In January, Boehlert began a six-month residency as a public policy scholar at the Wilson Center, where he was writing a book reflecting on a quarter-century in Congress. He started out as a congressional staffer 43 years ago and was first elected to Congress in 1982. He then would serve on four committees during his career, sometimes concurrently.
Boehlert served on the House Committee on Science and Technology all 24 years, and chaired it for the last six years. He spent 22 years on the Committee on Transportation and Infrastructure and chaired its Subcommittee on Water Resources and Environment. In addition, he spent eight years on the Permanent Select Committee on Intelligence and was appointed to the Committee on Homeland Security, newly created after the 9/11 attacks.
Reflecting from an institutional perspective, Boehlert expressed frustration that his party rose to the majority then foundered.
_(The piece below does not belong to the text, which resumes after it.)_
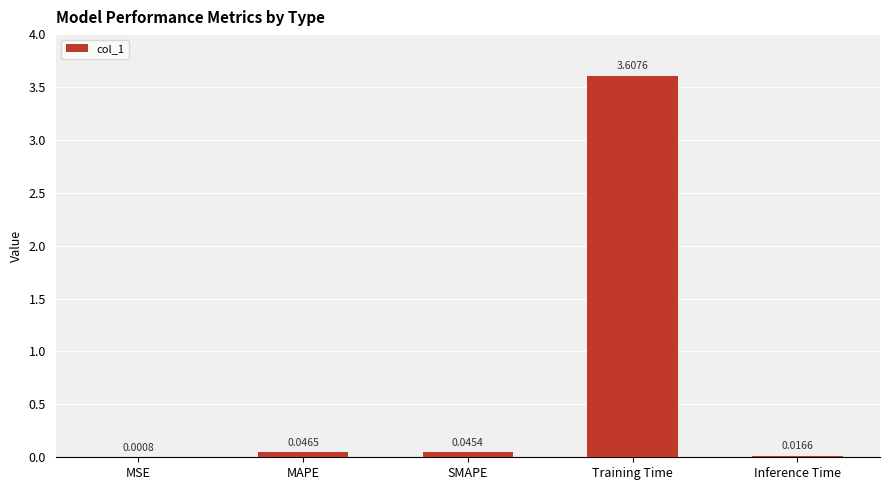

How many series are shown in this chart?

1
He viewed the last congressional election not as a Democratic win, but as a Republican loss.
He said, "My book will examine where things in this great institution went awry, which enabled the long-suffering [Republican] minority to get to the majority, and where continued deviation from the norm resulted in a new majority reverting back to minority status."
On his committees, congressmen and staffers successfully pushed through critical legislation, which he attributed to bipartisan consensus. "If we sent legislation to a forensics lab, you'd find Democratic and Republic fingerprints all over it," he said. "We found common ground and we'd go forward. I'm convinced the American people are not that partisan; the vast majority are more centrist in their thinking."
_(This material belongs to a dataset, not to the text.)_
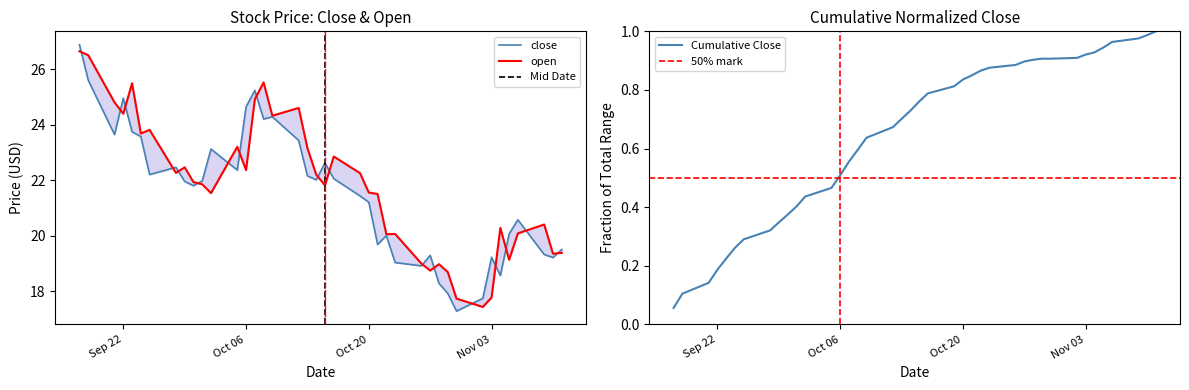

How many lines are shown in the chart?

2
Boehlert, in fact, is considered a moderate Republican, progressive on social issues, particularly the environment. "We New York Republicans are of a different breed," he said. "I'm an unabashed environmentalist."
A champion of environmental rights in Congress, Boehlert consistently defended legislation to keep our air and water clean. In 1990, for example, the Clean Air Act of 1990 contained a section he wrote on combating acid rain. "Water is the 21st-century version of oil in the last century," he said. "It's a commodity we take for granted."
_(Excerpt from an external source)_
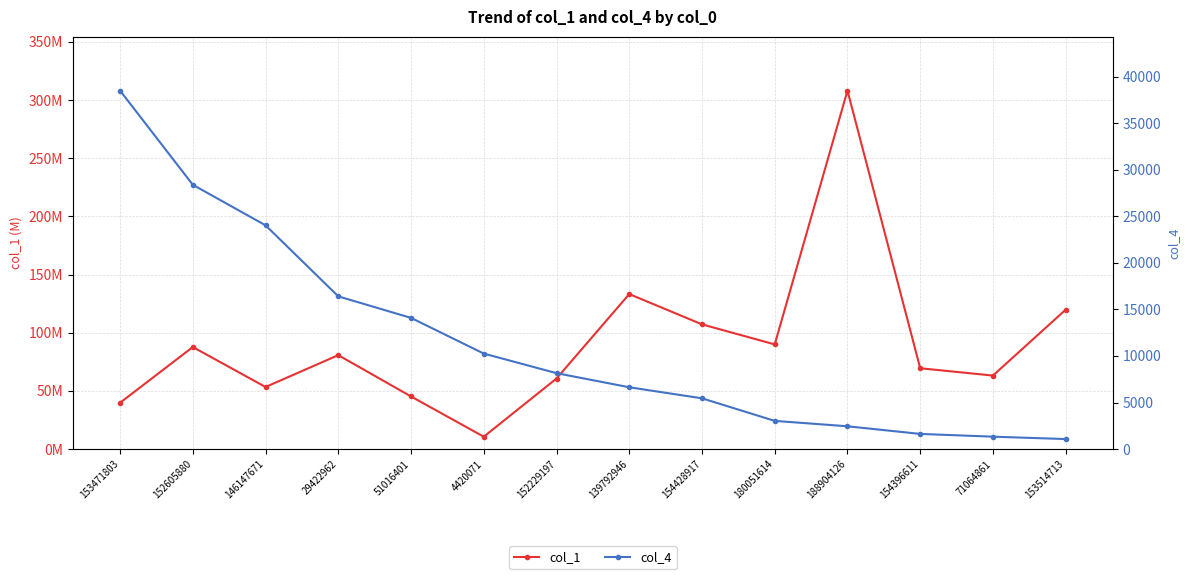

True or false: col_4 has more than 0 interior local peaks.

False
He recalled long ago meeting an innovative leader and environmentalist, then-New York Governor Nelson Rockefeller, who inspired him. Boehlert never strayed from his own green vision which is, simply, "We have an obligation to protect and enhance the environment."
Boehlert admitted, "I'm not a scientist, but without the scientific background, I asked the obvious questions." He boasted that the Science Committee earned the scientific community's respect, as they collaborated on policy, most recently on nanotechnology legislation.
"Over the next decade, we should concentrate on meeting the unmet requirements of a growing, prosperous nation," he said, "particularly in economic development and human health."